Overview of research interests
Members of the subfamily Pneumovirinae of the family Paramyxoviridae, given the collective name pneumoviruses, are responsible for acute respiratory infections in their hosts. The subfamily is divided into two genera on the basis of differences in genome organisation. The genus pneumovirus contains two members, the respiratory syncytial viruses, of which there are strains which infect humans (RSV), cattle (bovine RSV; BRSV) and goats (caprine RSV), and PVM which infects a wide range of rodents and other animals, including man. RSV is the major cause of hospitalisation of children less than one year of age with respiratory infection worldwide. BRSV is a common infection in cattle which, though not generally life-threatening, is of economic importance. Avian pneumovirus (APV) which has been assigned to a separate genus, the metapneumoviruses, is a significant cause of respiratory disease in domestic poultry, especially turkeys, in which it is of major economic significance. The most recently described pneumovirus, human metapneumovirus (hMPV), is a major respiratory pathogen second in importance to RSV and has a genome organisation similar to that of APV.

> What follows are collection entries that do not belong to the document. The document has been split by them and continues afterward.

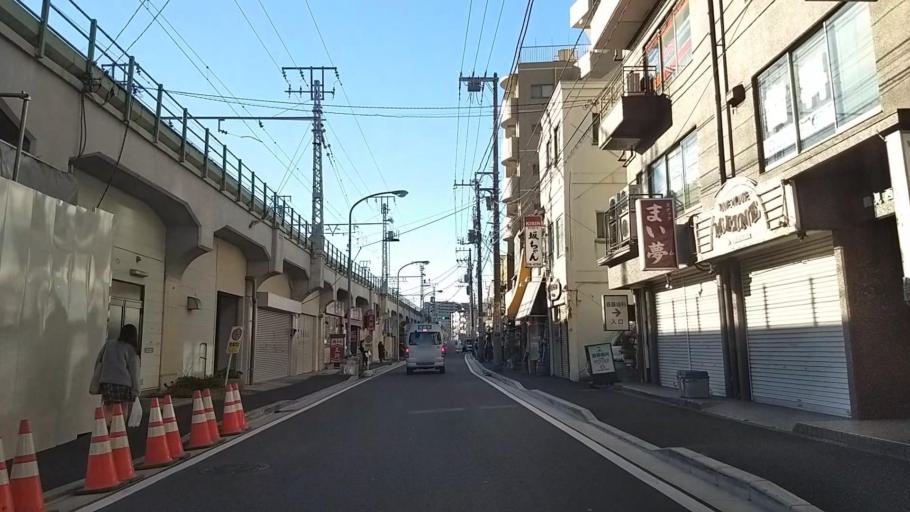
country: JP
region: Kanagawa
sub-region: Kawasaki-shi
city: Kawasaki
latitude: 35.5064
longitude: 139.6754
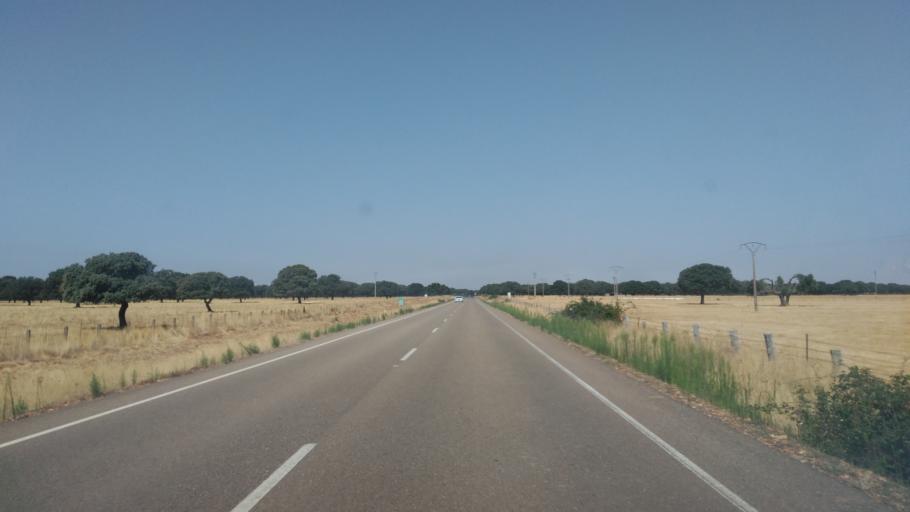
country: ES
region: Castille and Leon
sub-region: Provincia de Salamanca
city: Tamames
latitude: 40.6771
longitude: -6.1259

The RSV and PVM genomes are single negative sense RNA molecules of approximately 15kb in length. The APV and hMPV genomes are smaller, at approximately 13kb. Replication and transcription of the virus genome occurs in the cytoplasm of the infected cell using virus-encoded proteins. While the minimal RNA polymerase requirements of the pneumoviruses are the ribonucleoprotein (RNA complexed with nucleoprotein, N), the phosphoprotein, P, and the large protein, L, transcription is greatly enhanced by the presence of a further viral protein, M2. The M2 gene is unique to the Pneumovirinae and no similarity with any known transcription factor has been described.
Recently, we have described a novel form of translational regulation, coupled translation, where the expression of a second ORF in a mRNA requires prior translation of the upstream ORF. This phenomenon has been shown to occur in all pneumoviruses, though the degree of coupling varies.